In June 2015, I had the pleasure to meet the man at a rag & bone Sample Sale. His name is Jerrod (Spiph) Collins—a passionate individual whose drive is admired. I had the pleasure of working with some of Jerrod’s samples for Business Acumen. His powerful pieces add an extra element to the purpose being portrayed. After the project, I developed a strong business relationship with Jerrod and asked him to do an interview with me for online magazine, Starved. You can find the interview for magazine below:
Why did you decide to start a fashion brand?
I wanted to supply our culture with a tailored point of view that is not office specific. I enjoy challenging others around me to do a little more than what’s required and starting a fashion brand felt as though it would help assist that.
What was your state of mind during the creative process for The Goods?
During the process I wanted to create something original with a stylish flare. At the time I was all about discrete details and texture. I wanted to take classic furnishings such as a necktie and pocket square and bring them to life in today’s time.
What was the most frustrating part of the creative process?
Quickly producing the creative ideas. I want to try every idea and starting out you have so many. But you have to teach yourself priority and purpose. It’s frustrating when you see a piece come out not quite as you expected or didn't have the reaction you wanted.
How did your environment influence your work?
My environment was very outside the box. Filled with many styles and walks of life, it would be amazing to hear the reactions to me starting a necktie and furnishing line. The excitement it would bring out of people was refreshing. It was important to see the versatility of style of those around me to see where The Goods would naturally fit in.
I know you just moved to New York not long ago; do you feel your environment is different? In what way?
New York is definitely different. This is where it’s all put together. From production to editorial, the full spectrum of fashion is here. New York forces you to think different, plan different and react different. I feel this is what has helped me evolve the content of my brand. In DC, you think capital hill, even in New York you think Wall Street. The Goods is also for the cool musicians, slick brokers and dope doorman. I want my brand to be special and also accessible for the guy looking to present himself in a clean manner.
Do you consider yourself a starving artist?
I do feel like a starving artist. I live with the craving to share the brand with the world but it’s still a tight ship.

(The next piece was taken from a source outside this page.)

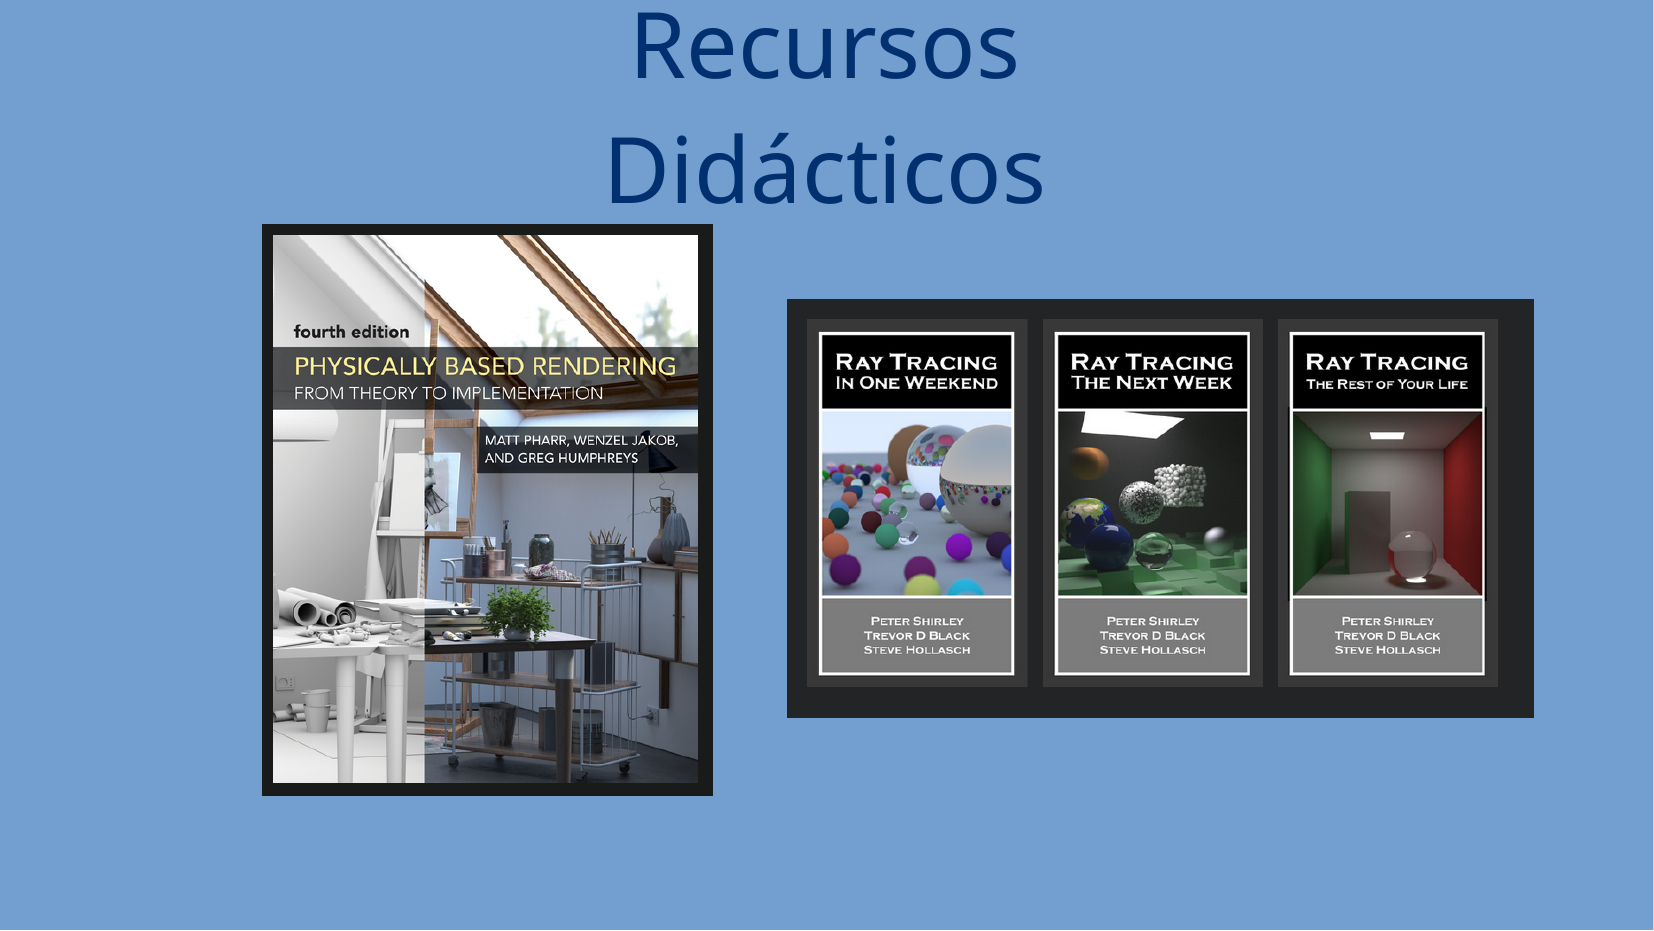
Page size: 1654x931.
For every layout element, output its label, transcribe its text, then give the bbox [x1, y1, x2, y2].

picture [787, 299, 1534, 718]
title Recursos Didácticos [412, 37, 1238, 174]
picture [262, 224, 713, 796]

Living in New York ain’t cheap and trying to put your dreams into motion on top of that get tricky sometimes. But I’m getting the hang of it.
Why did you decide to pick the fashion industry as your creative realm?
Fashion seemed the most natural for me. I always found myself captivated with the art of appearance and the confidence that came with it. I felt fashion and clothing are a must and tell a story of the person wearing it. So for me it’s like reading a bunch of short stories a day.
How do you want your work to make people feel?
I want my work to be a breath of fresh air to the tailored at heart. I want people to feel clean and fresh. People want to feel identified by the brands they support and I want people to know their style is at the forefront of my work.
What experience(s) inspired your work?
It was two. In high school, to get on the bus to go play our basketball games, you had to have on a tie. No tie, No game. It got me to understand, before you get down and dirty you gotta show up clean. That’s the mentality of a professional. I also had the pleasure to be the doorman of a posh DC Nightclub. This is where it clicked for me. In the sharpest of fits, this was one of the toughest jobs in my life. Balancing the line outside and making sure the party is flowing inside was my job, guest list and all. The best of DC would come through faithfully and I made to be ready for them. They gave my style free will and I ran with it. It was here where I saw what a tie could do and what a knot represented to our culture.
Mr. Collins epitomizes a starving artist. He’s relentless, determined and Black Brilliance. You can find The Goods here: http://thegoodsforsociety.com/shop/
Thank you, Spiph, for continuing to feed the Cultured Starved.